Sjögren's syndrome is a systemic autoimmune disease primarily affecting the salivary and lacrimal (tear) glands, causing chronic dry mouth (xerostomia) and dry eyes (keratoconjunctivitis sicca). It can also involve the nervous system, joints, kidneys, and lungs. The underlying driver is T-cell and B-cell infiltration into exocrine glands, progressive destruction of secretory function, and sustained autoantibody production (anti-SSA/Ro and anti-SSB/La).
The MSC Mechanism in Sjögren's
Suppressing Overactive T- and B-Cells
MSCs secrete anti-inflammatory cytokines including IL-10, TGF-β, and prostaglandin E2 (PGE2), which counteract the pro-inflammatory molecules (TNF-α, IFN-γ, IL-17, IL-6) driving glandular destruction.
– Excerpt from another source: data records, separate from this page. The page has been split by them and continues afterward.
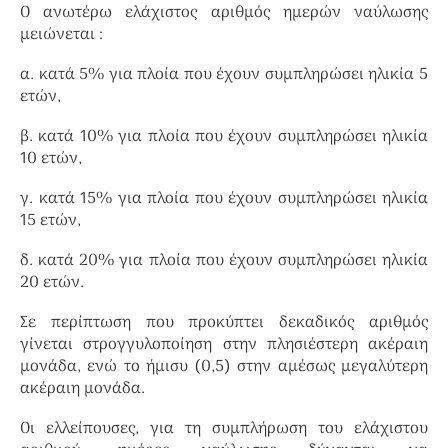
Ο ανωτέρω ελάχιστος αριθμός ημερών ναύλωσης
μειώνεται :
α. κατά 5% για πλοία που έχουν συμπληρώσει ηλικία 5
ετών,
β. κατά 10% για πλοία που έχουν συμπληρώσει ηλικία
10 ετών,
γ. κατά 15% για πλοία που έχουν συμπληρώσει ηλικία
15 ετών,
δ. κατά 20% για πλοία που έχουν συμπληρώσει ηλικία
20 ετών.
Σε περίπτωση που προκύπτει δεκαδικός αριθμός
γίνεται στρογγυλοποίηση στην πλησιέστερη ακέραιη
μονάδα, ενώ το ήμισυ (0,5) στην αμέσως μεγαλύτερη
ακέραιη μονάδα.
Οι ελλείπουσες, για τη συμπλήρωση του ελάχιστου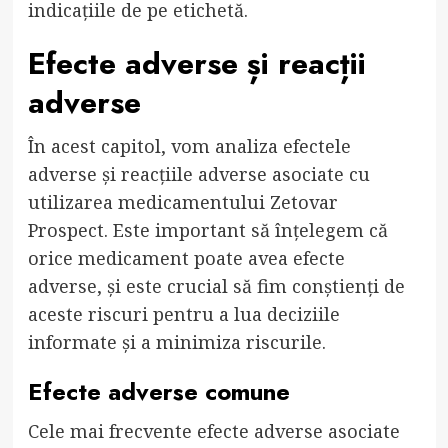
indicațiile de pe etichetă.
Efecte adverse și reacții
adverse
În acest capitol, vom analiza efectele
adverse și reacțiile adverse asociate cu
utilizarea medicamentului Zetovar
Prospect. Este important să înțelegem că
orice medicament poate avea efecte
adverse, și este crucial să fim conștienți de
aceste riscuri pentru a lua deciziile
informate și a minimiza riscurile.
Efecte adverse comune
Cele mai frecvente efecte adverse asociate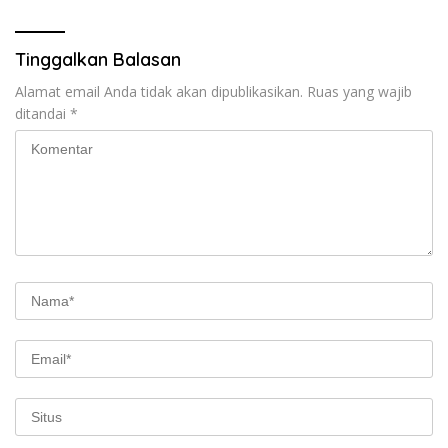
Tinggalkan Balasan
Alamat email Anda tidak akan dipublikasikan.
Ruas yang wajib
ditandai
*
Critically, MSCs suppress the B-cell activation that drives anti-SSA/Ro and anti-SSB/La autoantibody production — reducing immune-mediated glandular damage.
Promoting Regulatory T-Cells
MSCs expand regulatory T-cell populations, which restore immune tolerance and reduce the autoimmune attack on salivary and lacrimal glands. In animal models of Sjögren's (NOD mice), MSC administration produced significant salivary flow improvement and reduced lymphocyte infiltration in the salivary glands.
Published Evidence
A clinical trial published in Arthritis & Rheumatology evaluated umbilical cord MSC therapy in primary Sjögren's syndrome patients. At 12 weeks post-treatment, treated patients showed significantly improved salivary flow rates, reduced ESSDAI (disease activity index) scores, and decreased anti-SSA/Ro titers compared to controls. These improvements were sustained at 24-week follow-up.
Systemic vs. Glandular Benefit
IV MSC infusion targets both the systemic immune dysfunction (fatigue, inflammatory markers) and the glandular destruction. Some patients also experience improvement in extraglandular features — arthralgia, peripheral neuropathy, and fatigue — reflecting the systemic immunomodulatory effect. Delivery protocol (IV alone vs. IV + local glandular injection) is determined by disease severity and phenotype on your evaluation call.